Jack came back from the guest room and sat on the arm of the couch—the perch, I thought, of a young man who wants to be gone. “You've got all your basic staples,” he said, “plus salad-in-a-bag, hamburger, and one of those cooked chickens in a plastic capsule—we call em Astronaut Chickens at my house. I hope that's okay with you.”

“Fine.”

“Two per cent milk—”

“Also fine.”

“—and Half-n-Half. I can get you real cream next time, if you want it.”

“You want to clog my one remaining artery?”

He laughed. “There's a little pantry with all kinds of canned shi . . . stuff. The cable's hooked up, the computer's Internet-ready—I got you Wi-Fi, costs a little extra, but it's way cool—and I can get satellite installed if you want it.”

I shook my head. He was a good kid, but I wanted to listen to the Gulf, sweet-talking me with words it wouldn't remember a minute later. And I wanted to listen to the house, see if it had anything to say. I had an idea maybe it did.

“The keys're in an envelope on the kitchen table—car keys, too—and a list of numbers you might need
are on the fridge. I've got classes at FSU in Sarasota every day except Monday, but I'll be carrying my cell, and I'll be coming by Tuesdays and Thursdays at five unless we make a different arrangement. Is that okay?”

“Yes.” I reached in my pocket and brought out my money-clip. “I want to give you a little extra. You've been great.”

He waved it away. “Nah. This is a sweet gig, Mr. Freemantle. Good pay and good hours. I'd feel like a hound taking any extra.”

That made me laugh, and I put my dough back in my pocket. “Okay.”

“Maybe you ought to take a nap,” he said, getting up.

“Maybe I will.” It was odd to be treated like Grandpa Walton, but I supposed I'd better get used to it. “What happened to the other house at the north end of Casey Key?”

“Huh?”

“You said one went into the drink.
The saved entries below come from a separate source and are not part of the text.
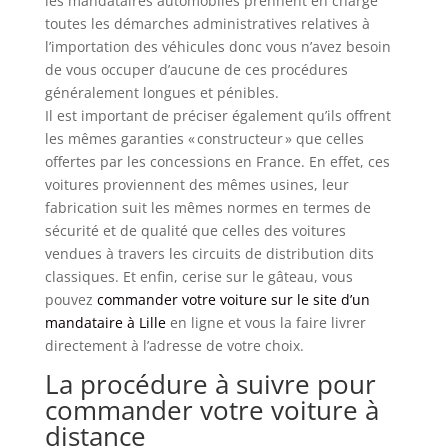
les mandataires automobiles prennent en charge
toutes les démarches administratives relatives à
l’importation des véhicules donc vous n’avez besoin
de vous occuper d’aucune de ces procédures
généralement longues et pénibles.
Il est important de préciser également qu’ils offrent
les mêmes garanties « constructeur » que celles
offertes par les concessions en France. En effet, ces
voitures proviennent des mêmes usines, leur
fabrication suit les mêmes normes en termes de
sécurité et de qualité que celles des voitures
vendues à travers les circuits de distribution dits
classiques. Et enfin, cerise sur le gâteau, vous
pouvez
commander votre voiture sur le site d’un
mandataire à Lille
en ligne et vous la faire livrer
directement à l’adresse de votre choix.
La procédure à suivre pour
commander votre voiture à
distance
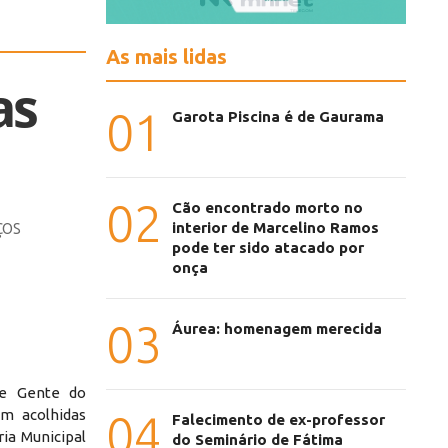
As mais lidas
as
01
Garota Piscina é de Gaurama
02
Cão encontrado morto no
ços
interior de Marcelino Ramos
pode ter sido atacado por
onça
03
Áurea: homenagem merecida
de Gente do
am acolhidas
04
Falecimento de ex-professor
ia Municipal
do Seminário de Fátima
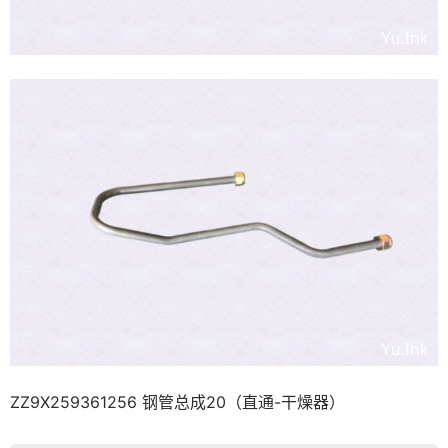
ZZ9X259361256 钢管总成20（直通-干燥器）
What happened to the other one?”

“Far as I know, it's still there. Although if a big storm like Charley ever hits this part of the coast dead-on, it's gonna be like a going-out-of-business sale: everything must go.” He walked over to me, and stuck out his hand. “Anyway, Mr. Freemantle, welcome to Florida. I hope it treats you real well.”
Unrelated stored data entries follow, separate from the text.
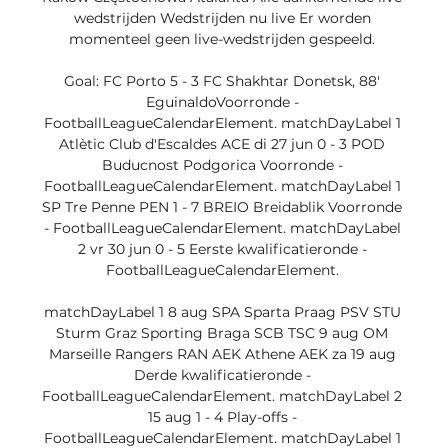
wedstrijden Wedstrijden nu live Er worden 
momenteel geen live-wedstrijden gespeeld. 

Goal: FC Porto 5 - 3 FC Shakhtar Donetsk, 88' 
EguinaldoVoorronde - 
FootballLeagueCalendarElement. matchDayLabel 1 
Atlètic Club d'Escaldes ACE di 27 jun 0 - 3 POD 
Buducnost Podgorica Voorronde - 
FootballLeagueCalendarElement. matchDayLabel 1 
SP Tre Penne PEN 1 - 7 BREIO Breidablik Voorronde 
- FootballLeagueCalendarElement. matchDayLabel 
2 vr 30 jun 0 - 5 Eerste kwalificatieronde - 
FootballLeagueCalendarElement. 

matchDayLabel 1 8 aug SPA Sparta Praag PSV STU 
Sturm Graz Sporting Braga SCB TSC 9 aug OM 
Marseille Rangers RAN AEK Athene AEK za 19 aug 
Derde kwalificatieronde - 
FootballLeagueCalendarElement. matchDayLabel 2 
15 aug 1 - 4 Play-offs - 
FootballLeagueCalendarElement. matchDayLabel 1 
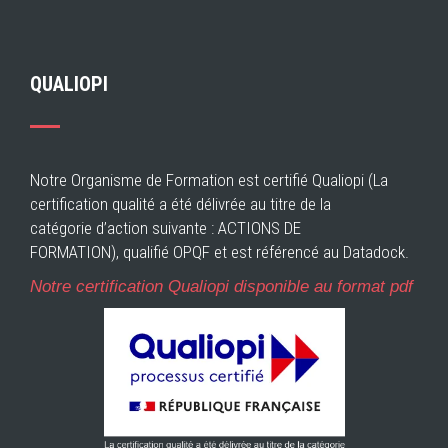
QUALIOPI
Notre Organisme de Formation est certifié Qualiopi (La
certification qualité a été délivrée au titre de la
catégorie d’action suivante : ACTIONS DE
FORMATION), qualifié OPQF et est référencé au Datadock.
Notre certification Qualiopi disponible au format pdf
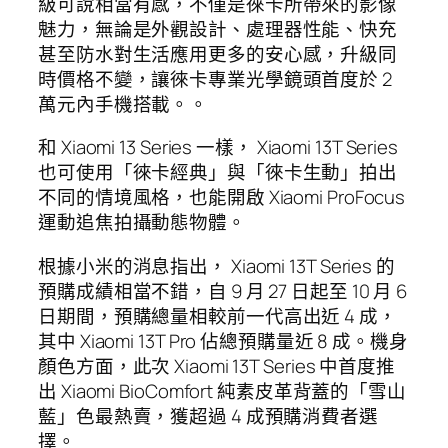
級可說相當有感，不僅是徠卡所帶來的影像
魅力，無論是外觀設計、處理器性能、快充
甚至防水對生活應用更多的安心感，升級同
時價格不變，讓徠卡專業光學鏡頭首度於 2
萬元內手機搭載。。
和 Xiaomi 13 Series 一樣， Xiaomi 13T Series
也可使用「徠卡經典」與「徠卡生動」拍出
不同的情境風格，也能開啟 Xiaomi ProFocus
運動追焦拍攝動態物體。
根據小米的消息指出， Xiaomi 13T Series 的
預購成績相當不錯，自 9 月 27 日起至 10 月 6
日期間，預購總量相較前一代高出近 4 成，
其中 Xiaomi 13T Pro 佔總預購量近 8 成。機身
顏色方面，此次 Xiaomi 13T Series 中首度推
出 Xiaomi BioComfort 純素皮革背蓋的「雪山
藍」色最熱賣，獲超過 4 成預購消費者選
擇。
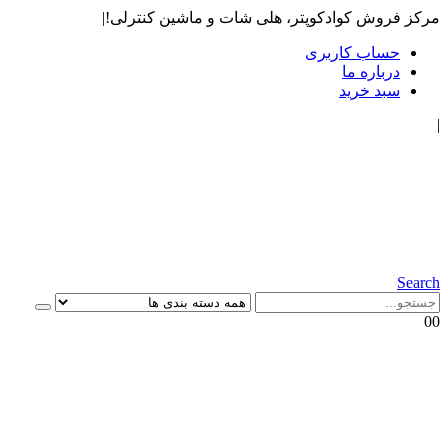
مرکز فروش کوادکوپتر، هلی شات و ماشین کنترلی!
|
حساب کاربری
درباره ما
سبد خرید
|
Search
0
0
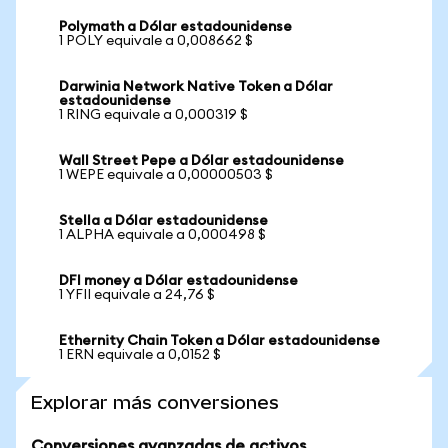
Polymath a Dólar estadounidense
1 POLY equivale a 0,008662 $
Darwinia Network Native Token a Dólar
estadounidense
1 RING equivale a 0,000319 $
Wall Street Pepe a Dólar estadounidense
1 WEPE equivale a 0,00000503 $
Stella a Dólar estadounidense
1 ALPHA equivale a 0,000498 $
DFI money a Dólar estadounidense
1 YFII equivale a 24,76 $
Ethernity Chain Token a Dólar estadounidense
1 ERN equivale a 0,0152 $
Explorar más conversiones
Conversiones avanzadas de activos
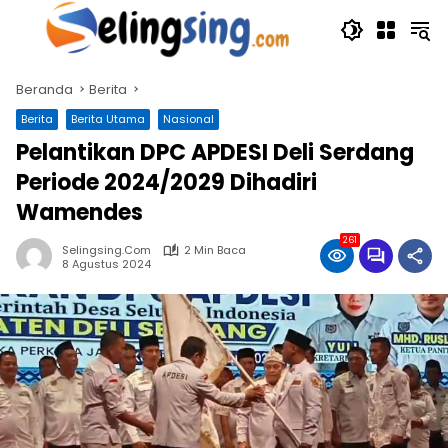
Langsung
ke
konten
Beranda
Berita
Berita
Berita Utama
Nasional
Pelantikan DPC APDESI Deli Serdang
Periode 2024/2029 Dihadiri
Wamendes
261
Selingsing.com
2 Min Baca
8 Agustus 2024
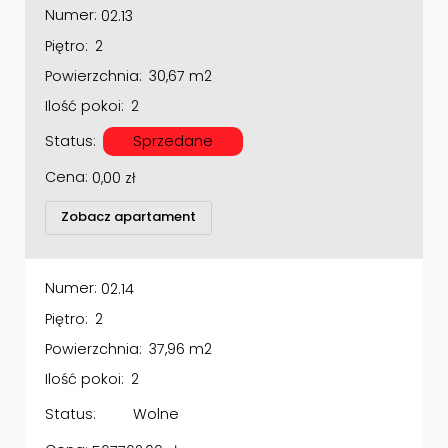
Numer:
02.13
Piętro:
2
Powierzchnia:
30,67 m2
Ilość pokoi:
2
Status:
Sprzedane
Cena:
0,00
zł
Zobacz apartament
Numer:
02.14
Piętro:
2
Powierzchnia:
37,96 m2
Ilość pokoi:
2
Status:
Wolne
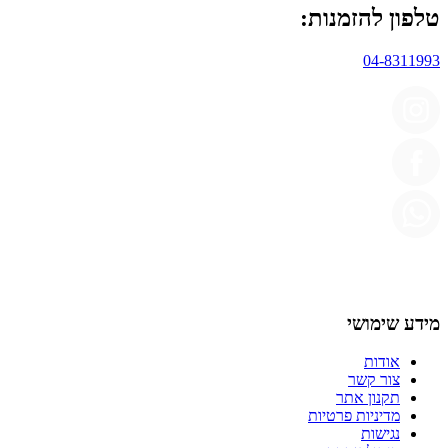
טלפון להזמנות:
04-8311993
מידע שימושי
אודות
צור קשר
תקנון אתר
מדיניות פרטיות
נגישות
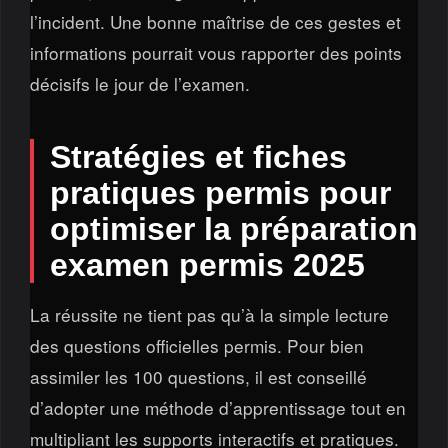
l’incident. Une bonne maîtrise de ces gestes et
informations pourrait vous rapporter des points
décisifs le jour de l’examen.
Stratégies et fiches
pratiques permis pour
optimiser la préparation
examen permis 2025
La réussite ne tient pas qu’à la simple lecture
des questions officielles permis. Pour bien
assimiler les 100 questions, il est conseillé
d’adopter une méthode d’apprentissage tout en
multipliant les supports interactifs et pratiques.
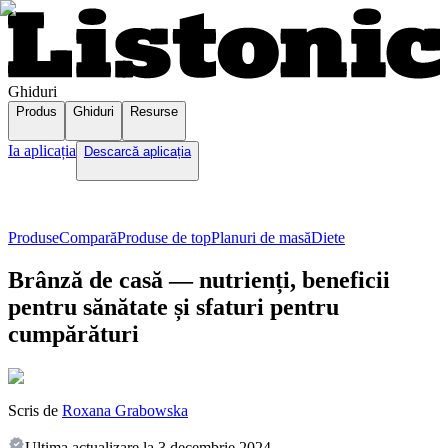
Ghiduri
Produs
Ghiduri
Resurse
Ia aplicația
Descarcă aplicația
Produse
Compară
Produse de top
Planuri de masă
Diete
Brânză de casă — nutrienți, beneficii
pentru sănătate și sfaturi pentru
cumpărături
Scris de
Roxana Grabowska
Ultima actualizare la
3 decembrie 2024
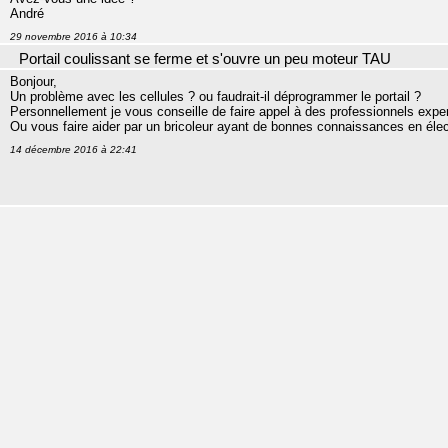
André
29 novembre 2016 à 10:34
Portail coulissant se ferme et s'ouvre un peu moteur TAU
Bonjour,
Un problème avec les cellules ? ou faudrait-il déprogrammer le portail ?
Personnellement je vous conseille de faire appel à des professionnels exper
Ou vous faire aider par un bricoleur ayant de bonnes connaissances en élec
14 décembre 2016 à 22:41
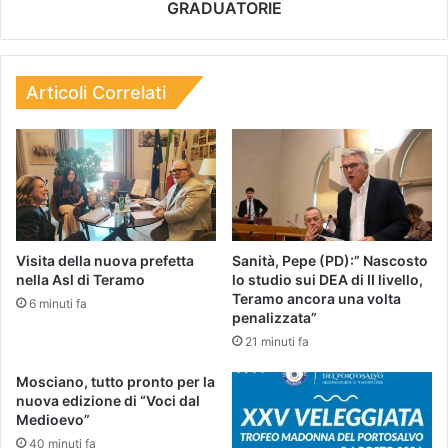
GRADUATORIE
Articoli Correlati
Visita della nuova prefetta
Sanità, Pepe (PD):” Nascosto
nella Asl di Teramo
lo studio sui DEA di II livello,
Teramo ancora una volta
6 minuti fa
penalizzata”
21 minuti fa
Mosciano, tutto pronto per la
nuova edizione di “Voci dal
Medioevo”
40 minuti fa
I shook with him. “Thank you . . .” I hesitated, probably not long enough for him to notice, and I didn't get angry. Not at him, anyway. “Thanks for everything.”
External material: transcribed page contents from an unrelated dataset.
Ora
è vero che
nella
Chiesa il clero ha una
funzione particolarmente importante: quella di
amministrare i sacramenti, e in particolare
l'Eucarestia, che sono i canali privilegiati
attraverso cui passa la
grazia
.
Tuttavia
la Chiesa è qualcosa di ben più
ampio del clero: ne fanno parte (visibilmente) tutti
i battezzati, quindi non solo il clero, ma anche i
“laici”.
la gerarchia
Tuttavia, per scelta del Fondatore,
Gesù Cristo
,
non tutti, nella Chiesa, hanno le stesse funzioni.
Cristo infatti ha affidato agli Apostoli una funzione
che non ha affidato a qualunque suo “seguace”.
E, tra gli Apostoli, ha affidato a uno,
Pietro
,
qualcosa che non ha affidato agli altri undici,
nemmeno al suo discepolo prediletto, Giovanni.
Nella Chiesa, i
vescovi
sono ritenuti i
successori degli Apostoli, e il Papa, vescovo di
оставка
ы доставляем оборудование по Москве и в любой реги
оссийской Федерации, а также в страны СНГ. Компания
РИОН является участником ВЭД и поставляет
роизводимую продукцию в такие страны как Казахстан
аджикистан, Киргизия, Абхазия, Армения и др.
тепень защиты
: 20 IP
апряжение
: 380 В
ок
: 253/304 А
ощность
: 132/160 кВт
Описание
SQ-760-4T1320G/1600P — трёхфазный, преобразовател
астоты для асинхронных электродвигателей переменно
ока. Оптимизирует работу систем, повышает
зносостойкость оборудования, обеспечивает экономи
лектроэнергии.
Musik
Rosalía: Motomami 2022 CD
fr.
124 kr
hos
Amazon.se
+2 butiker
“Sure.” He gave me the smallest of puzzled looks as he went out, so maybe he did notice. Maybe he
did notice, at that. I didn't care. I was on my own at last. I listened to shells and gravel popping under his tires as his car started to roll. I listened to the motor fade. Less, least, gone. Now there was only the mild steady sighing of the Gulf. And the beat of my own heart, soft and low. No clocks. Not ringing, not bonging, not even ticking. I breathed deep and smelled the musty, slightly damp aroma of a place that's been shut up for a fairly long time except for the weekly (or bi-weekly) ritual airing. I thought I could also smell salt and subtropical grasses for which I as yet had no names.